8. Protect Against Insect Bites
You might be surprised to learn that mosquitos are proven to be more attracted to pregnant people.
The reason is believed to be twofold – changes to the your respiratory system during pregnancy mean you breathe out more carbon dioxide (mosquitos are attracted to carbon dioxide), and your warmer than usual body temperature and increased sweating acts as a way for mosquitos to find you more easily.
Some things you might want to do to protect yourself against insect bites include:
- Cover your entire body with clothing if the weather allows
- Use mosquito nets
- Use insect repellent
9. Take It Easy
Pregnancy can take its toll on your body and your energy levels.
You’re should be having a nice, relaxing time on vacation, so don’t feel any shame in taking things easy and getting the rest you need and deserve during your trip.
10. Ensure There Is A Hospital Within Reach
The final tip relates to your location, because you may want to consider somewhere that’s within fairly close reach of a hospital.
Some women will be comfortable camping in remote locations while pregnant, and depending on your circumstances this should be fine.
But other women who are either far along in the third trimester or are at a higher risk of complications, may want to ensure there is a hospital nearby and there’s an OBGYN on call.
What To Eat If You Are Camping While Pregnant?
The answer depends on your set-up, because if you have a heat source, electricity and an effective cooler for the journey, you may want to pack the type of food you normally eat at home.
If on the other hand your resources are more limited or chilled storage space is at a premium, then canned foods, vegetables, fruit, salads, fresh eggs, bread, crackers, peanut butter and high-protein snacks (see above) might be a good option.
Don’t forget to consume all the extra calories you need while pregnant, and remember the USDA advises pregnant women only eat meat that has been thoroughly cooked at a temperature above 160 degrees Fahrenheit, to ensure harmful bacteria like salmonella and toxoplasma are killed.

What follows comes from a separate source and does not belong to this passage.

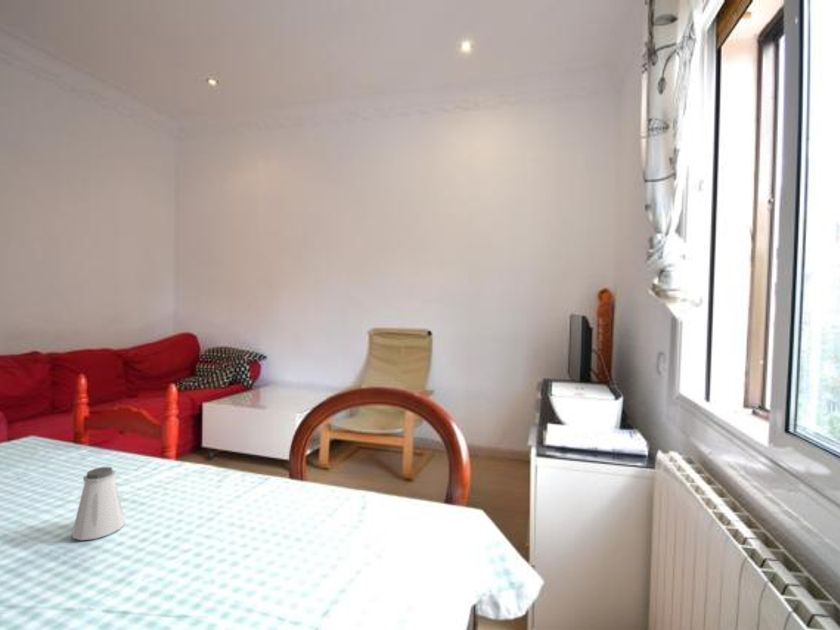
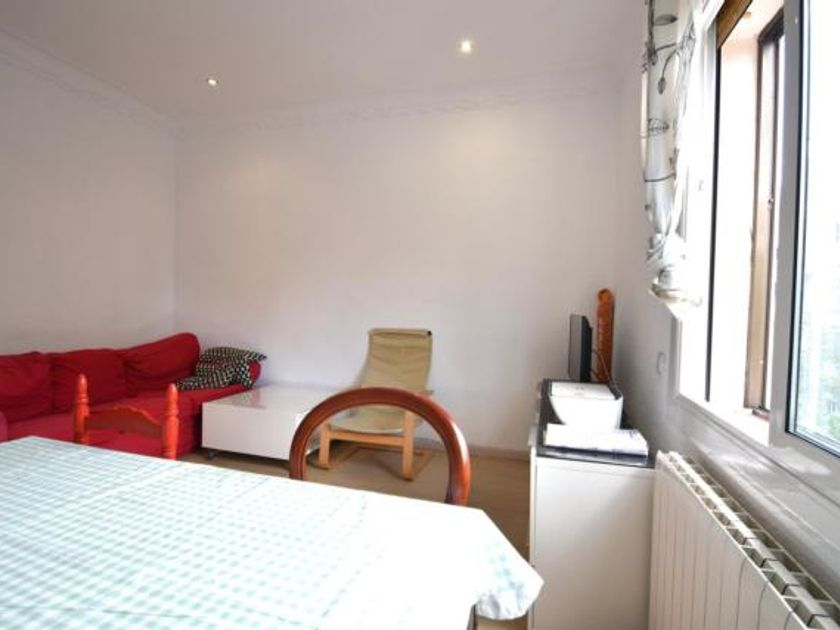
- saltshaker [71,466,127,541]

Can Bonfire Smoke Harm My Baby?
If you’ve decided to go camping while expecting you’re probably also wondering if you can sit by a campfire when pregnant.
Or more specifically, if inhaling smoke from a fire while pregnant will harm your unborn baby.

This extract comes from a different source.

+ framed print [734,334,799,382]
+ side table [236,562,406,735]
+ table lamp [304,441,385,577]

It’s true that it’s definitely not a good idea to sit by a fire for too long, because smoke fire contains gases like carbon monoxide, that can harm an unborn baby.
Studies show that prolonged exposure to smoke can lead to premature birth, but there are no studies that indicate occasional exposure to smoke is harmful.
So if you feel more comfortable you may want to avoid the campfire completely, although common sense would suggest that provided you are not sitting there for hours inhaling smoke, you should be fine.
Ultimately it comes down to personal choice, but for piece of mind you may want to check with your midwife or doctor.